直後に関東大震災で壊滅的被害を受け、できたばかりの作品は消失します。

 

幻の壁画と天井画の”不存在”にを知ったたのかというと、きっかけはこの2つの絵でした。

開港記念会館2Fの壁に対面して掛かっています。

 

 

 

 

作者を見ると:

 

 

横浜村の情景を描いたということは、この開港記念会館用に受注して描いたと思われます。
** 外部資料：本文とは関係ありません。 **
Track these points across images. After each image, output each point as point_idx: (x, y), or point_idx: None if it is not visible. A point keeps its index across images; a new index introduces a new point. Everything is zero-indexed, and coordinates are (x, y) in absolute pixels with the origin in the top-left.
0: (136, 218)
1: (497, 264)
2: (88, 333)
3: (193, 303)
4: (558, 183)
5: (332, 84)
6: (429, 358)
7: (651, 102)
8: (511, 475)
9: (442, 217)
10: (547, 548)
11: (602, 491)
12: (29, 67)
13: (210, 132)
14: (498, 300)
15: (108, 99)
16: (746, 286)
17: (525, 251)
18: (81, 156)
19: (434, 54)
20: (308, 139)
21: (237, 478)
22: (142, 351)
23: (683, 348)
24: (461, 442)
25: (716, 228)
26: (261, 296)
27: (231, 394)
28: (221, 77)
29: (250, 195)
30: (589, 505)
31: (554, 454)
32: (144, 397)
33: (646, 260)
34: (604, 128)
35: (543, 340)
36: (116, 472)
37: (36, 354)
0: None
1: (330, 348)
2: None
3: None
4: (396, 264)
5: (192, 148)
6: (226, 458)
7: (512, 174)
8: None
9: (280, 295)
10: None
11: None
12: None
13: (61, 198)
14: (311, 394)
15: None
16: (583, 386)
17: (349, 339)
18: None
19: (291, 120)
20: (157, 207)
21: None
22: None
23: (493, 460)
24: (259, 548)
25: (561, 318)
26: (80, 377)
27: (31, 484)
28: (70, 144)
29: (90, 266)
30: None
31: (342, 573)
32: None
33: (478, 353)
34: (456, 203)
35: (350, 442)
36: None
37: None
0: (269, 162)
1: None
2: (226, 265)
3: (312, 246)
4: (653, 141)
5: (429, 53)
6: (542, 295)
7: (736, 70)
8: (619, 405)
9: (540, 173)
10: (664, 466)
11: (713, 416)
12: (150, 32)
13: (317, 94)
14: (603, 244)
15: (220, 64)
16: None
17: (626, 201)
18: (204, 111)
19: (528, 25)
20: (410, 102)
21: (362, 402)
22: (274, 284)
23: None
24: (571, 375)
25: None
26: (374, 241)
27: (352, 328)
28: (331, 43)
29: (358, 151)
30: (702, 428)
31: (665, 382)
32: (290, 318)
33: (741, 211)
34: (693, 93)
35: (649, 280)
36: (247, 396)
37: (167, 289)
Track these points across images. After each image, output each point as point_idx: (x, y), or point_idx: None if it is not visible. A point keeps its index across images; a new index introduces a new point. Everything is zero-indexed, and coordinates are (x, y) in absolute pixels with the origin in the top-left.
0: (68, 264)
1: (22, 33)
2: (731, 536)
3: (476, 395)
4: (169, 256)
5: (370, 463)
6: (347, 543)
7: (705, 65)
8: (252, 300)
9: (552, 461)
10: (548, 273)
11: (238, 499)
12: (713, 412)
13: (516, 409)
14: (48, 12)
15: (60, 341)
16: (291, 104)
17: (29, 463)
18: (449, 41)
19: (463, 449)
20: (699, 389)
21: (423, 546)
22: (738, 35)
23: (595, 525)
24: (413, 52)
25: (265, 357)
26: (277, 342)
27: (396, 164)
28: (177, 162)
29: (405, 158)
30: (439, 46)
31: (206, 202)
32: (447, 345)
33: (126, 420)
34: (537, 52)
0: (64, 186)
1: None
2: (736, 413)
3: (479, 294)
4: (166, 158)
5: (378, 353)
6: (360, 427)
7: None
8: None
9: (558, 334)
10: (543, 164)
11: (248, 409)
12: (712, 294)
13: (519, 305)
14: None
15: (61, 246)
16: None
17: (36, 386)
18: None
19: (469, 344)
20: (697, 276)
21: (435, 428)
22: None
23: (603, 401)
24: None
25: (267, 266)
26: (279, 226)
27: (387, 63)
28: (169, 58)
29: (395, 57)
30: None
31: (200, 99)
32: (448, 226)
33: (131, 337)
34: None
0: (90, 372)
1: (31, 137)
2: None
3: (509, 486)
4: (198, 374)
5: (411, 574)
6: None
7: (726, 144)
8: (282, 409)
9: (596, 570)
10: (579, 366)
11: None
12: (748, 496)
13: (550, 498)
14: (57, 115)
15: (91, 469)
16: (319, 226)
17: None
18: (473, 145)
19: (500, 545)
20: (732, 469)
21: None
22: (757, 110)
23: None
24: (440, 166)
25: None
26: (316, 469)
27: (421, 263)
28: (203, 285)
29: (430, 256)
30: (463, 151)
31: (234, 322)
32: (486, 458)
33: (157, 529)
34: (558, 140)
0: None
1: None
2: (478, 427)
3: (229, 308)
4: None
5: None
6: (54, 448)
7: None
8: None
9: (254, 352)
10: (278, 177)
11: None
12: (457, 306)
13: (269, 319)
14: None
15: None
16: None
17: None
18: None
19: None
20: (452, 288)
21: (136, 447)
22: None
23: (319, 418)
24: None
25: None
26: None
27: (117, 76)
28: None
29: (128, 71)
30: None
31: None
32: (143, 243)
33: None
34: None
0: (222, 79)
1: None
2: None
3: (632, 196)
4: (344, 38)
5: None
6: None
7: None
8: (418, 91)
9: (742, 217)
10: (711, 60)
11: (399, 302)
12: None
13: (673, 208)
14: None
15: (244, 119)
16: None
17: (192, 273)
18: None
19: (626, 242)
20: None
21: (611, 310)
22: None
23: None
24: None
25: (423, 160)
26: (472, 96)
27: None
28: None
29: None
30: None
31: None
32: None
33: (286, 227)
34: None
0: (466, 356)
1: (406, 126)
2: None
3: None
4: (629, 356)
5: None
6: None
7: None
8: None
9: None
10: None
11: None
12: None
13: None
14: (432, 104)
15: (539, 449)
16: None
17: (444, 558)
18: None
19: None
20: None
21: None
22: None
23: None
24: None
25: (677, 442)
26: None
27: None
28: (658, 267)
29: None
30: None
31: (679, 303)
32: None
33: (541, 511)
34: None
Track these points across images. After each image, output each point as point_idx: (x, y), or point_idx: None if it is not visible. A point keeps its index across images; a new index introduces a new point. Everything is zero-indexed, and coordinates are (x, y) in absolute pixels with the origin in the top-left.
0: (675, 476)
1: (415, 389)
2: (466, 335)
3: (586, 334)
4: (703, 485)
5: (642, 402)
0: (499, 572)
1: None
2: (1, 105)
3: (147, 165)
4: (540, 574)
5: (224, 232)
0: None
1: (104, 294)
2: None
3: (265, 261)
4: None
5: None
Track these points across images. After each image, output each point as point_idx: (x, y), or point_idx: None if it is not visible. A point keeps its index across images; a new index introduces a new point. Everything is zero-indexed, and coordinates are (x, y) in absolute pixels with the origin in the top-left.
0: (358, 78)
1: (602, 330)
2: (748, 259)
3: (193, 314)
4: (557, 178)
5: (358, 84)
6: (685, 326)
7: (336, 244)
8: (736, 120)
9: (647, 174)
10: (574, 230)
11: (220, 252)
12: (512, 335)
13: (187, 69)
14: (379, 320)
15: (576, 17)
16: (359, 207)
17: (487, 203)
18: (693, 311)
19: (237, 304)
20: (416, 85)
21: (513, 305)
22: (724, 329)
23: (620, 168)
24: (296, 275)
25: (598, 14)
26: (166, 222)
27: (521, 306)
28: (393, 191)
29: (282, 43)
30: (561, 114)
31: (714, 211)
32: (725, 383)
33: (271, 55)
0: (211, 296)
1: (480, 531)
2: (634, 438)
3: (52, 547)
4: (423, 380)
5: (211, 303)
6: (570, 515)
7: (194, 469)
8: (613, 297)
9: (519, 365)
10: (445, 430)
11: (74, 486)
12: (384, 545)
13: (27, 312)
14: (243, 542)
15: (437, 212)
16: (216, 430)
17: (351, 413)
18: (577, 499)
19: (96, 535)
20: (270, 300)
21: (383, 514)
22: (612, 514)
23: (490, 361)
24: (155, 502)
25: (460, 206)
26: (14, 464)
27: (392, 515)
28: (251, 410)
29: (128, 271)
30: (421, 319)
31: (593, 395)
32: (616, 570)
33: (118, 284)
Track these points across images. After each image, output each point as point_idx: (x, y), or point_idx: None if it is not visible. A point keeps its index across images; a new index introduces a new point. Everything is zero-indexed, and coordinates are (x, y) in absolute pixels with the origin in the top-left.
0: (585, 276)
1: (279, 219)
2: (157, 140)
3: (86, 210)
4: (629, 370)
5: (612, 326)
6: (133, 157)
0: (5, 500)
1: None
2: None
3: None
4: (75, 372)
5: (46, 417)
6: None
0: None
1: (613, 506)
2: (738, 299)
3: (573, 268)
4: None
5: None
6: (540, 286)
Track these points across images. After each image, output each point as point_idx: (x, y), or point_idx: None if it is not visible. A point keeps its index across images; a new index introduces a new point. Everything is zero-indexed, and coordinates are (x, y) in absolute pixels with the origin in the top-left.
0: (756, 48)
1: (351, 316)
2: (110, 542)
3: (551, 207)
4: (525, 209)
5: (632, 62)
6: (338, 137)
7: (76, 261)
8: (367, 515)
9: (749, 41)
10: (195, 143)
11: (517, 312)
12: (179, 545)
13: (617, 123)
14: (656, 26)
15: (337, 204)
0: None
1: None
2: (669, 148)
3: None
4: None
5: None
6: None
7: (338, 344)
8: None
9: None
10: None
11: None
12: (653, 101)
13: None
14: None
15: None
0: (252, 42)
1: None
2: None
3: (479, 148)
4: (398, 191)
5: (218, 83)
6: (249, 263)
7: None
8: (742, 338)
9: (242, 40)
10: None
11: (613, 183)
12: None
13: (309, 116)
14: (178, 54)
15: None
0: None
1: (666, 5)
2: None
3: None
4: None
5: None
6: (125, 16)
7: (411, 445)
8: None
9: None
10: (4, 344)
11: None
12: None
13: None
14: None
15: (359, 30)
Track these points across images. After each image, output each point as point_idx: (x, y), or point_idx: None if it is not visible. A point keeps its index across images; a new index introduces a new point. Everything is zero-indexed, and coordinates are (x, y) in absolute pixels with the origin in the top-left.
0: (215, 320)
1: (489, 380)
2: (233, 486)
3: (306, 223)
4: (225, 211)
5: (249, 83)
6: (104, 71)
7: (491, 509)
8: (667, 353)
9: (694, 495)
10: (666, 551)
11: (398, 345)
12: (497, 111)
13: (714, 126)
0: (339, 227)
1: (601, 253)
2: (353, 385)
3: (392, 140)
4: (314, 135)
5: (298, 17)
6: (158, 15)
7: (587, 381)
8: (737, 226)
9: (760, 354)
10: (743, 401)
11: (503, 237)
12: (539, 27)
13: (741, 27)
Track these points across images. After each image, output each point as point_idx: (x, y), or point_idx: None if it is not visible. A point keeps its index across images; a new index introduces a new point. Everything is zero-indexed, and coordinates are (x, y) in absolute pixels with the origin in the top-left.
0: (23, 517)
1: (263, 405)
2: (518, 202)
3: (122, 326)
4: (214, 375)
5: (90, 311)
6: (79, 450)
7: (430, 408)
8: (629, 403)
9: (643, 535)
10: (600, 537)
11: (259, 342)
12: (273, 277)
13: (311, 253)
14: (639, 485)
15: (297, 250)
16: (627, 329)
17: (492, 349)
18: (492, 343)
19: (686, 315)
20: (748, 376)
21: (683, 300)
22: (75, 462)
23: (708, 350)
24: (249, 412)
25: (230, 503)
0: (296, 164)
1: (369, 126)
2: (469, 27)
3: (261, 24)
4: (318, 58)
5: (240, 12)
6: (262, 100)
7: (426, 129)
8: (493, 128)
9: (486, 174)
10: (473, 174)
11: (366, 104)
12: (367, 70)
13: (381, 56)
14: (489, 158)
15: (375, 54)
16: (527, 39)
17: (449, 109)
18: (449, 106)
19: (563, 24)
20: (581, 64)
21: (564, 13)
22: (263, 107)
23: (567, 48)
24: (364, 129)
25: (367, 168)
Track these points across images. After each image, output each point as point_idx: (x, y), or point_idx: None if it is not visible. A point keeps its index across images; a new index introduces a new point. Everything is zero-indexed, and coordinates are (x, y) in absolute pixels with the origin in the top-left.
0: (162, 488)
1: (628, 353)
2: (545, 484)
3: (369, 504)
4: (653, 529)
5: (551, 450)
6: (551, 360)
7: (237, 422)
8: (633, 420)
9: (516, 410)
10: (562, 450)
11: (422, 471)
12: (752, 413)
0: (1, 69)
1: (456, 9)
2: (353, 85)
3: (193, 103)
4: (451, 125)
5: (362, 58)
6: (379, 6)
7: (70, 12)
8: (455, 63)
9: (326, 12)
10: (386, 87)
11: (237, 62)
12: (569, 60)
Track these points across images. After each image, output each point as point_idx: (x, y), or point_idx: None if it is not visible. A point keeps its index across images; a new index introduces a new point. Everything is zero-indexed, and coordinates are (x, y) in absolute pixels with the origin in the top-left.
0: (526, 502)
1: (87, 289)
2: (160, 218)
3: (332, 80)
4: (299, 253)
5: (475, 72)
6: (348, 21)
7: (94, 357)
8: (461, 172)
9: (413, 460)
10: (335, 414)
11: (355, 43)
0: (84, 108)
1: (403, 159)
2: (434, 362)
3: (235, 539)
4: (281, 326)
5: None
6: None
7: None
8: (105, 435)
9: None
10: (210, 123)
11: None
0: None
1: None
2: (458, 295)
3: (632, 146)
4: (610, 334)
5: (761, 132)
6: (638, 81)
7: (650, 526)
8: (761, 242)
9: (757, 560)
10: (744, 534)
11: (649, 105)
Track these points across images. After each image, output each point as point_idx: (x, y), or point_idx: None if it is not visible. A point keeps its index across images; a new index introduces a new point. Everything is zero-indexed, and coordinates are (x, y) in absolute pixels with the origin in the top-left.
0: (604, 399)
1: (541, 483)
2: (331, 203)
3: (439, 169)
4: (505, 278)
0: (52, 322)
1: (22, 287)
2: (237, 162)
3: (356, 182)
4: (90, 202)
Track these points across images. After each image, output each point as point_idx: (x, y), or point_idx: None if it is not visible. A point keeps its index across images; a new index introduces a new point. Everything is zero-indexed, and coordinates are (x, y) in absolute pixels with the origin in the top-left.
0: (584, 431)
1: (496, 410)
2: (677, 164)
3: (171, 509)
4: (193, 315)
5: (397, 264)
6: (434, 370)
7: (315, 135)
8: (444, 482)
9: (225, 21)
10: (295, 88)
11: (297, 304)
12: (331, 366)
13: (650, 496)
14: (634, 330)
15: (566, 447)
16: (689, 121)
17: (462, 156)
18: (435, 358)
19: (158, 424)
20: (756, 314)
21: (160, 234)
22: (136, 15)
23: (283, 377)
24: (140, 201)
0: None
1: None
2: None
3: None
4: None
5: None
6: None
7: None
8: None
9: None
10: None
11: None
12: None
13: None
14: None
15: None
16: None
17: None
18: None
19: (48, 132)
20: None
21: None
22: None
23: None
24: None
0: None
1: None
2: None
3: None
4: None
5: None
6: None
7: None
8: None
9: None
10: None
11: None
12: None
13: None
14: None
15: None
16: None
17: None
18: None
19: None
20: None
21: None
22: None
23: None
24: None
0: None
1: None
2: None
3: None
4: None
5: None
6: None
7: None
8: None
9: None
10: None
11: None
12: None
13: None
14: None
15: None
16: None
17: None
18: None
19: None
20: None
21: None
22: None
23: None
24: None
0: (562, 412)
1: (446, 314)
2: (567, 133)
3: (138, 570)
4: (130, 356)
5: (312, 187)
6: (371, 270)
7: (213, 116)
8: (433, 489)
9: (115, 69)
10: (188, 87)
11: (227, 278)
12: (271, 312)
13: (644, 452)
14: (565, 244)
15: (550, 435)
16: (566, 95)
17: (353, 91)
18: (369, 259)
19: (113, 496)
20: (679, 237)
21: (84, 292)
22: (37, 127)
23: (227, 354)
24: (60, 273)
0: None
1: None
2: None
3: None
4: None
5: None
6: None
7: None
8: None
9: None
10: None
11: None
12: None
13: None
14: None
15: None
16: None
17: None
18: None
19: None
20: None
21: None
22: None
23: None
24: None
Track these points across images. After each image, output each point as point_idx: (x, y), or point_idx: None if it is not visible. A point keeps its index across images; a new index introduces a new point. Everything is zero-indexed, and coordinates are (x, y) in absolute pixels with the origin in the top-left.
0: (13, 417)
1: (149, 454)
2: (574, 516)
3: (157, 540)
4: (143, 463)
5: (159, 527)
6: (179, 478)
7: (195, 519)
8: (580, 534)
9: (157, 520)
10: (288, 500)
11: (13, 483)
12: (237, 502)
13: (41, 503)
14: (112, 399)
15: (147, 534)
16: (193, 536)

この絵自体は小さくはありませんが、開港記念会館を飾る記念碑的な絵としてはやや中途半端な大きさだなぁという印象。

位置的にも存在感がやや薄いのです。

 

そんなことを心の中で問答しながらしげしげ眺めていたら、スタッフの方が来て教えてくださいました。

 

当初壁画だった絵が関東大震災で失われた後、同じ和田氏に絵画として再生してもらったと。

 

当時の壁画がこれ。

 

 

絵画に落とし込んだものがこちら:↓

 

 

以前壁画があった、丸みを帯びた2面角の部分には今はなにも描かれていません。

 

 

幸か不幸か、関東大震災は開港記念会館が完成した直後に起こったため、再現が比較的やりやすかったのだとか。

 

ただし、同じく和田氏が手制作した天井画は、復興を急ぐために再生はされませんでした。

でも当時創作直後の天井画の写真が残っています。

 

聞いたところでは、天井画の政策は、ミケランジェロが足場を組んでシスティーナ礼拝堂の天井画を仕上げたのとは異なり、地上で描いてから後で天井に設置したそう。

なのでこういう記念撮影が可能になったのですね。

 

 

 

現在天井はこんな感じです。

 

 

ひっそりと2Fホールに掛かっている2枚の絵に、そんなエピソードがあったとは。

 

絵が描かれたのは昭和2年と解説に書かれていました。

大正12年に関東大震災があり、複製画が完成したのが昭和2年。

 

壁画と天井画の喪失による落胆を、新たな創作への力に変えたことでしょう。

そう思いつつ改めて見ると、ひっそりとたたずむ比較的地味な色合いの2枚の絵になにやら静かな力を感じました。